While Postman never explicitly advocated homeschooling, he advocated for inquiry based education (cf. Postman & Weingartner, 1969) which he described as the activity of good learners. Rather than a focus on knowledge itself, something that is constructed as static when it is, in fact, open to change and growth, he argues for a focus on the process of learning (cf. Postman & Weingartner, 1969).
The inquiry method is very much a product of our eclectic age. It makes the syllabus obsolete; students generate their own stories by becoming involved in the methods of learning. Where the older school environment has asked, ‘Who discovered America?’ the inquiry method asks, ‘How do you discover who discovered America?’ The older school environments stressed that learning is being told what happened. The inquiry environment stresses that learning is a happening in itself.
Isn’t this the homeschool model of education? When children are left to learn alone, as advocated by John Holt (cf. 1964, 1967, 1989), aren’t they engaging with inquiry approaches to education? Postman and Weingartner (1969) further argue that good learners can be characterised as having nine discreet traits. These traits are:
- Confidence in their ability to learn.
- An enjoyment solving problems.
- A knowledge of what is relevant to them and their survival.
- A reliance on their own judgement.
- No fear of being wrong.
- Take their time to answer questions, believing there’s no gain to rushing in.

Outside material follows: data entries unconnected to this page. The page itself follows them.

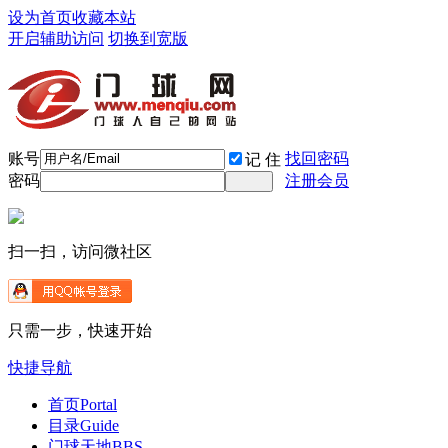
设为首页
收藏本站
开启辅助访问
切换到宽版
账号
找回密码
记 住
密码
注册会员
扫一扫，访问微社区
只需一步，快速开始
快捷导航
首页
Portal
目录
Guide
门球天地
BBS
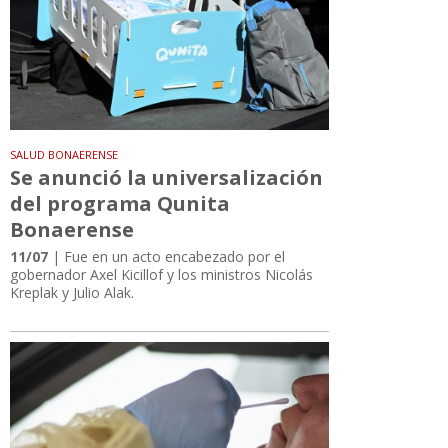
SALUD BONAERENSE
Se anunció la universalización
del programa Qunita
Bonaerense
11/07
| Fue en un acto encabezado por el
gobernador Axel Kicillof y los ministros Nicolás
Kreplak y Julio Alak.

- Are able to see that answers can change, depending on the situation.
- A respect for the tenuous nature of facts, and are able to make distinctions between facts and opinions.
[Good] learners do not need to have an absolute, final, irrevocable resolution to every problem. The sentence, ‘I don’t know’, does not depress than, and they certainly prefer it to the various forms of semantic nonsense that pass for answers to questions that do not as yet have any solution – or may never have one.
Doesn’t this look like natural learning under another name?